Psoroptes have only been found about the eye, where the disturbance they produce is comparatively trifling.
SARCOPTIC MANGE.
This disease was noticed in 1818 in goats imported into France from Thibet.
Henderson published the history of a Persian goat which conveyed sarcoptic mange to men and horses. In 1851 Walraff noticed an epizootic mange which attacked the goats in the Prattigau valley of Switzerland, which was transmitted to men and sheep and which exhibited the clinical characters of sarcoptic mange.
Causation. This disease is due to the presence of Sarcoptes scabiei (v. capræ).
It sometimes occurs in an epizootic form, as Walraff’s observations show, but it seems specially to attack goats in Asia and Africa.
This mange may be transmitted by the goat to sheep, in which animals it attacks the head and muzzle; it is particularly contagious in sheep having coarse, dry fleeces.
Similarly sarcoptic mange of sheep may be conveyed to the goat, in which animal it extends all over the body.
Symptoms. This mange causes intense itching.
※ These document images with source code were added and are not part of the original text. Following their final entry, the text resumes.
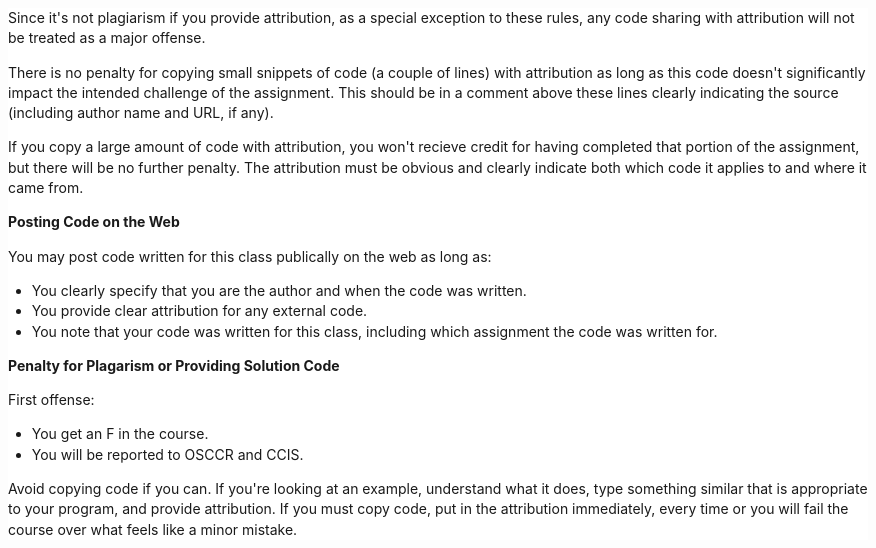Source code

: Since it's not plagiarism if you provide attribution, as a special exception
to these rules, any code sharing with attribution will not be treated as a
major offense.

There is no penalty for copying small snippets of code (a couple of lines) with
attribution as long as this code doesn't significantly impact the intended
challenge of the assignment. This should be in a comment above these lines
clearly indicating the source (including author name and URL, if any).

If you copy a large amount of code with attribution, you won't recieve credit
for having completed that portion of the assignment, but there will be no further
penalty. The attribution must be obvious and clearly indicate both which code it
applies to and where it came from.

**Posting Code on the Web**

You may post code written for this class publically on the web as long as:

 * You clearly specify that you are the author and when the code was written.
 * You provide clear attribution for any external code.
 * You note that your code was written for this class, including which
   assignment the code was written for.

**Penalty for Plagarism or Providing Solution Code**

First offense:

 - You get an F in the course.
 - You will be reported to OSCCR and CCIS.

Avoid copying code if you can. If you're looking at an example, understand what
it does, type something similar that is appropriate to your program, and provide
attribution. If you must copy code, put in the attribution immediately, every
time or you will fail the course over what feels like a minor mistake.

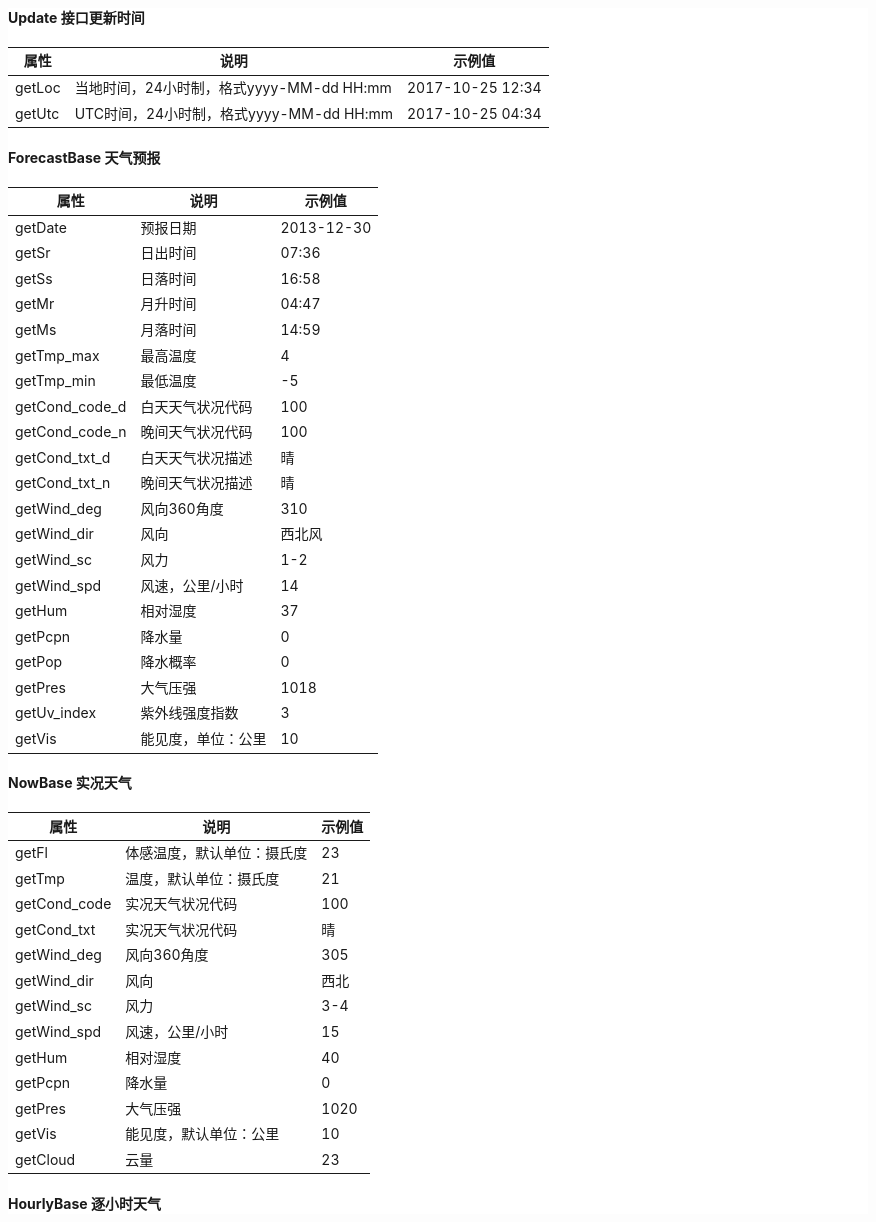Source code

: ####  Update 接口更新时间

属性 | 说明 | 示例值
--------- | ------------- | ----------
getLoc | 当地时间，24小时制，格式yyyy-MM-dd HH:mm | 2017-10-25 12:34
getUtc | UTC时间，24小时制，格式yyyy-MM-dd HH:mm | 2017-10-25 04:34

####  ForecastBase 天气预报

属性 | 说明 | 示例值
--------- | ------------- | ----------
getDate | 预报日期 | 2013-12-30
getSr | 日出时间 | 07:36
getSs | 日落时间 | 16:58
getMr | 月升时间 | 04:47
getMs | 月落时间 | 14:59
getTmp_max | 最高温度 | 4
getTmp_min | 最低温度 | -5
getCond_code_d | 白天天气状况代码 | 100
getCond_code_n | 晚间天气状况代码 | 100
getCond_txt_d | 白天天气状况描述 | 晴
getCond_txt_n | 晚间天气状况描述 | 晴
getWind_deg | 风向360角度 | 310
getWind_dir | 风向 | 西北风
getWind_sc | 风力 | 1-2
getWind_spd | 风速，公里/小时 | 14
getHum | 相对湿度 | 37
getPcpn | 降水量 | 0
getPop | 降水概率 | 0
getPres | 大气压强 | 1018
getUv_index | 紫外线强度指数 | 3
getVis | 能见度，单位：公里 | 10

####  NowBase 实况天气

属性 | 说明 | 示例值
--------- | ------------- | ----------
getFl | 体感温度，默认单位：摄氏度 | 23
getTmp | 温度，默认单位：摄氏度 | 21
getCond_code | 实况天气状况代码 | 100
getCond_txt | 实况天气状况代码 | 晴
getWind_deg | 风向360角度 | 305
getWind_dir | 风向 | 西北
getWind_sc | 风力 | 3-4
getWind_spd | 风速，公里/小时 | 15
getHum | 相对湿度 | 40
getPcpn | 降水量 | 0
getPres | 大气压强 | 1020
getVis | 能见度，默认单位：公里 | 10
getCloud | 云量 | 23

####  HourlyBase 逐小时天气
It first attacks the head and ears, then the trunk, belly, udder, and limbs. If the disease is neglected it becomes generalised very rapidly, and the animals waste away and die in a very short time.
At the commencement little crusts, which discharge a viscous liquid, are found about the head. The goats rub themselves raw, and, as in facial mange of sheep, there appear dry, scaly, branlike patches. After a time the diseased area extends, the wool falls, and the skin becomes dry, thick and wrinkled. The appearance is exactly like that of sarcoptic mange in sheep, the lower part of the head being seldom invaded. The animals lose condition, waste and die of exhaustion.